Theory about the creation of the Bible

Verbal dictation describes a theory about how the Holy Spirit was involved with the people who first physically inscribed the Bible. According to this theory, the words of Scripture were dictated to man, who spoke and wrote them down. The human role was a purely mechanical one; their individuality was bypassed whilst they wrote. This may have been the original understanding of inspiration for the people of the Bible. The cultural and historical context has been a point of disagreement among verbal dictationists: Some believe that the historical context in which the Scriptures were penned still matters, while others do not.

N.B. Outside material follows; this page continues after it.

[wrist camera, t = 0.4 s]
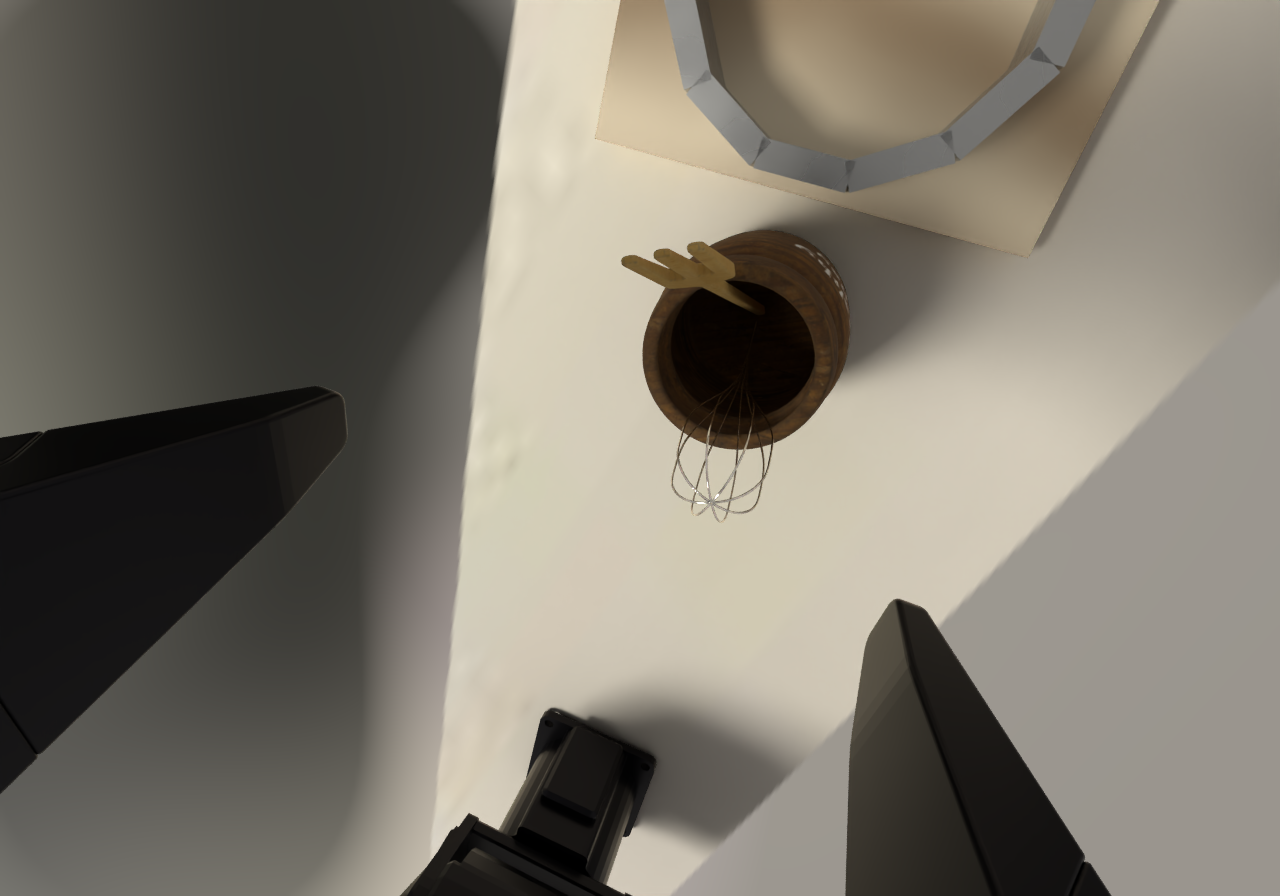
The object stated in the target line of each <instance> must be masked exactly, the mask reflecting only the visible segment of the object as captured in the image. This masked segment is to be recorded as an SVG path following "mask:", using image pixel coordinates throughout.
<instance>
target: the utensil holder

People who believed in verbal dictation include:

Athenagoras: "And you too will admit, excelling all others as you do in intelligence and in piety towards the true God (τὸ ὄντως θεῖον), that it would be irrational for us to cease to believe in the Spirit from God, who moved the mouths of the prophets like musical instruments, and to give heed to mere human opinions."(underline added)

Irenaeus: "We should leave things of that nature to God who created us, being most properly assured that the Scriptures are indeed perfect, since they were spoken by the Word of God and His Spirit; but we, inasmuch as we are inferior to, and later in existence than, the Word of God and His Spirit, are on that very account destitute of the knowledge of His mysteries."

King James I: "The whole Scripture is dictated by God’s Spirit, thereby, as by his lively word, to instruct and rule the whole Church militant to the end of the world:"

According to James Barr, this theory of inspiration was popular among Protestant theologians during the sixteenth and seventeenth centuries. According to Frederic Farrar, Martin Luther did not understand inspiration to mean that scripture was dictated in a purely mechanical manner. Instead, Luther "held that they were not dictated by the Holy Spirit, but that His illumination produced in the minds of their writers the knowledge of salvation, so that divine truth had been expressed in human form, and the knowledge of God had become a personal possession of man. The actual writing was a human not a supernatural act." Farrar says that John Calvin also rejected the verbal dictation theory. Today, according to T.D. Lea and H.P. Griffen, "[n]o respected Evangelicals maintain that God dictated the words of Scripture."

Independent Baptist preacher, Dr. Phil Stringer, also holds to this view, stating: "Inspiration is dictation. ... Inspiration did suspend self-consciousness, suppress human faculties and interfere with the free exercise of the distinctive mental characteristics of individuals."